======== Page extract ========

Real-time qPCR revealed that liver MRP3/ABCC3 and MDR3/ABC subfamily B (ABCB)4 mRNA expression in obstructive cholestatic patients was significantly increased (3.4- and 1.5-fold, respectively), when compared to controls, whereas mRNA expression levels of MRP2/ABCC2, BSEP/ABCB11, and MDR1/ABCB1 were not significantly changed (Fig. 1A). In contrast, the mRNA expression of bile salt uptake transporter NTCP/SLC10A1 and bile acid synthetic enzyme CYP7A1 were significantly decreased to 57% and 33% of controls, respectively (Fig. 1A). Western blotting detected that MRP3 and MDR3 protein expression increased 4.6- and 3.0-fold, respectively (Fig. 1B,C). The increase in MRP3 protein expression was further confirmed by IF labeling of MRP3 in the tissues where MRP3 at the basolateral membrane of cholestatic hepatocytes was more predominant than in control livers (Fig. 1D). Reduced expression of NTCP and CYP7A1 protein was also observed in these obstructive cholestatic livers (65% and 50% of controls, respectively), whereas BSEP and MDR1 protein expression was not significantly altered (Fig. 1B,C).

Figure 1.

Bile acid efflux transporter MRP3/ABCC3 expression increased in the liver samples of patients with obstructive cholestasis. (A) Real-time qPCR analysis of mRNA expression of bile salt transporters MRP3/ABCC3, MDR3/ABCB4, MRP2/ABCC2, BSEP/ABCB11, MDR1/ABCB1, NTCP/SLC10A1, and bile acids synthesis enzyme CYP7A1 (% of control group, n = 22 for each group). (B) Representative western blotting for MRP3, MDR3, BSEP, MDR1, NTCP, and CYP7A1 and (C) their corresponding densitometry (% of control group, n = 22 for each group). (D) IF labeling of MRP3 protein (green) in the liver of patients with obstructive cholestasis (arrow, b) than controls (arrow, a). Nuclei of hepatocytes from patients' liver samples were stained with DAPI (blue). C, controls; O, obstructive cholestasis liver samples. *P < 0.01; #P <0.05 versus controls. DAPI, 4′,6-diamidino-2-phenylindole.

Plasma TNFα Is Elevated in Patients With Obstructive Cholestasis.

========

* _What you should do_
Copy the cholestasis excerpt again, starting at the words "Bile acid efflux" and stopping after "controls. DAPI, 4′,6-diamidino-2-phenylindole.", and substitute "healthy controls" for "controls" wherever it occurs. The items that follow the text have nothing to do with it.

======== Material shown ========

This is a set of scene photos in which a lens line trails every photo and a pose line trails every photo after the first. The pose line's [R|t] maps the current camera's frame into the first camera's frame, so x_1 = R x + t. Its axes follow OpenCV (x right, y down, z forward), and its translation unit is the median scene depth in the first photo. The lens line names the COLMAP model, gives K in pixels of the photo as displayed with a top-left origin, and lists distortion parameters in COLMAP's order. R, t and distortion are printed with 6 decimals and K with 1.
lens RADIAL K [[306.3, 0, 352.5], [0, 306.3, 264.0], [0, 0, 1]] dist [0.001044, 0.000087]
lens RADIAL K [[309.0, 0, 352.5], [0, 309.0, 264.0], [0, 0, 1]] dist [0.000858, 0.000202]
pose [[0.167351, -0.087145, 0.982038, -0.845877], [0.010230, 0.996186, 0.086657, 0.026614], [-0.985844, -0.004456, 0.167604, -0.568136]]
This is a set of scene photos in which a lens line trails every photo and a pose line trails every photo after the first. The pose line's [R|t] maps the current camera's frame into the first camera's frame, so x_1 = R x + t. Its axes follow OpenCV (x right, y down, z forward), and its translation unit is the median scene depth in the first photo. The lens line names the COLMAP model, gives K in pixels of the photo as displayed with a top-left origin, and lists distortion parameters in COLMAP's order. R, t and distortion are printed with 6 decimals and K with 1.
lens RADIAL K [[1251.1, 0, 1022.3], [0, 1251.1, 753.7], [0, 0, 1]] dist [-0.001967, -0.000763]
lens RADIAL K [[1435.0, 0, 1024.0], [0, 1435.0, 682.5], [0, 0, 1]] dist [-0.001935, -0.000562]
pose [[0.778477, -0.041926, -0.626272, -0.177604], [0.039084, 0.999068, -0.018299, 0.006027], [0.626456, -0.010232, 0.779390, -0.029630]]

========

* _Task solution_
Bile acid efflux transporter MRP3/ABCC3 expression increased in the liver samples of patients with obstructive cholestasis. (A) Real-time qPCR analysis of mRNA expression of bile salt transporters MRP3/ABCC3, MDR3/ABCB4, MRP2/ABCC2, BSEP/ABCB11, MDR1/ABCB1, NTCP/SLC10A1, and bile acids synthesis enzyme CYP7A1 (% of control group, n = 22 for each group). (B) Representative western blotting for MRP3, MDR3, BSEP, MDR1, NTCP, and CYP7A1 and (C) their corresponding densitometry (% of control group, n = 22 for each group). (D) IF labeling of MRP3 protein (green) in the liver of patients with obstructive cholestasis (arrow, b) than healthy controls (arrow, a). Nuclei of hepatocytes from patients' liver samples were stained with DAPI (blue). C, healthy controls; O, obstructive cholestasis liver samples. *P < 0.01; #P <0.05 versus healthy controls. DAPI, 4′,6-diamidino-2-phenylindole.